%%
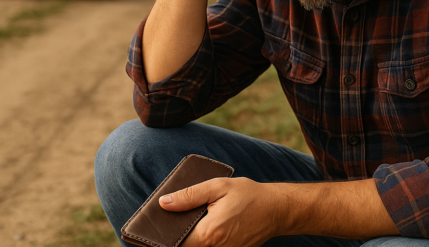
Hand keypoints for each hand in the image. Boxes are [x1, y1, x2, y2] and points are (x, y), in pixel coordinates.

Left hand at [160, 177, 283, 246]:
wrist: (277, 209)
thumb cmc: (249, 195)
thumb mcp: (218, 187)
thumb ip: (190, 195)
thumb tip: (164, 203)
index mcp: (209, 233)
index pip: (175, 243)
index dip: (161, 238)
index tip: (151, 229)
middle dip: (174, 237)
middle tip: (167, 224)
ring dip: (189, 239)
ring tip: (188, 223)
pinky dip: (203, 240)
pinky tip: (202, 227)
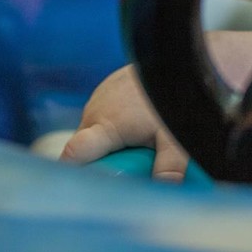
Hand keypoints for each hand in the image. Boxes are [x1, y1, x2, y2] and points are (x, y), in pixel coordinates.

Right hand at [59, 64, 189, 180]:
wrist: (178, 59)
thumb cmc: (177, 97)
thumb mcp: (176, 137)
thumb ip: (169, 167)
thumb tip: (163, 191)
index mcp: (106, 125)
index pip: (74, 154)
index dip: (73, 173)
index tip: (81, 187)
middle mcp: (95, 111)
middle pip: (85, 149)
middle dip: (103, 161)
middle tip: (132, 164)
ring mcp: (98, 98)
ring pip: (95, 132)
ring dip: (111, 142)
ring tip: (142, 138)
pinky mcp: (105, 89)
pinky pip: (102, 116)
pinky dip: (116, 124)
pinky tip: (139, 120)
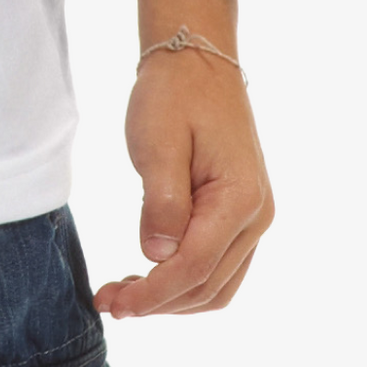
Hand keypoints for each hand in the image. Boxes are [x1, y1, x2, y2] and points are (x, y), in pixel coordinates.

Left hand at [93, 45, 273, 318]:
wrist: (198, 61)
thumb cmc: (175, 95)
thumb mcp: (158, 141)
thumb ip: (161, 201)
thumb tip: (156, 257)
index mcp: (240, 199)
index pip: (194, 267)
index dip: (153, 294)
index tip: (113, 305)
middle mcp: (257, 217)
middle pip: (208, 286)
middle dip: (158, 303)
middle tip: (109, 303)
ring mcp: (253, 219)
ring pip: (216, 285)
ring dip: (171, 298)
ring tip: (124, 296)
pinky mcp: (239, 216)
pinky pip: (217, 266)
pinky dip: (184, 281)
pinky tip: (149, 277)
%%
%%
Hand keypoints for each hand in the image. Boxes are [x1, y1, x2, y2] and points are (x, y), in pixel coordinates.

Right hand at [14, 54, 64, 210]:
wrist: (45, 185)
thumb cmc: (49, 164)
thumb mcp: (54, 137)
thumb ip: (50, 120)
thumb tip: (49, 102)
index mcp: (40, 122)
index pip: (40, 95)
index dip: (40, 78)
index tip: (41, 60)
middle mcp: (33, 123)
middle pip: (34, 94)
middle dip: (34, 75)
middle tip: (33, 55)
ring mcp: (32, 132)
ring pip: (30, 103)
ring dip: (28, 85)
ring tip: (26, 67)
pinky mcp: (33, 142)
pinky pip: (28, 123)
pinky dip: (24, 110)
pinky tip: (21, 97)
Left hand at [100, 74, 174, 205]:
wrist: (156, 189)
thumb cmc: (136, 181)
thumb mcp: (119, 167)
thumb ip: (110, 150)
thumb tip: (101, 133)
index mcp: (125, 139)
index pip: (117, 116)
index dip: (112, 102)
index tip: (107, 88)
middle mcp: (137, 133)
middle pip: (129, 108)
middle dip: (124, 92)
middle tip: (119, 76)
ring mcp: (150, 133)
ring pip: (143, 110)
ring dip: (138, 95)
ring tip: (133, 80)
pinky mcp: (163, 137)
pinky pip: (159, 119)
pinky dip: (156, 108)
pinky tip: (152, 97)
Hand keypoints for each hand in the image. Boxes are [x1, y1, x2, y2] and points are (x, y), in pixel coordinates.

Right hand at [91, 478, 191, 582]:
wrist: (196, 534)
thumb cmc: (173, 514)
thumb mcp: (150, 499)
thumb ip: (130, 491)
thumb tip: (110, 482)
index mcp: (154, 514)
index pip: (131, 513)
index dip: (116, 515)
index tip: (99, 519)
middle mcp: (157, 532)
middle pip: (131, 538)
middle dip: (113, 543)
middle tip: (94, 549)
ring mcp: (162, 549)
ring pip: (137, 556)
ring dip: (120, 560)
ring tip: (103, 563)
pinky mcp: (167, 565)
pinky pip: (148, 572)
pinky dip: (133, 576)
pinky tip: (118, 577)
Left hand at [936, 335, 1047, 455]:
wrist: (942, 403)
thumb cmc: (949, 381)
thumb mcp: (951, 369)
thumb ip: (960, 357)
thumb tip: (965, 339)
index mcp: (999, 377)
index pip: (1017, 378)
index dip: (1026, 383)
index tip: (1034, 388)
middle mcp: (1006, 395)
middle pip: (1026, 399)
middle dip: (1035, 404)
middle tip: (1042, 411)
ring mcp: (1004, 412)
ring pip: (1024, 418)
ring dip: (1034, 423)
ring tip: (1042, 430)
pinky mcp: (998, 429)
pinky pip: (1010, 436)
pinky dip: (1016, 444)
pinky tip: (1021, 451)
%%
▶ _GOAL OF THE EXERCISE_: Show each line of the material holding "Right".

▶ _TASK ANSWER_:
Right hand at [59, 64, 189, 180]:
Right hand at [14, 54, 64, 210]:
Right hand at [91, 478, 191, 582]:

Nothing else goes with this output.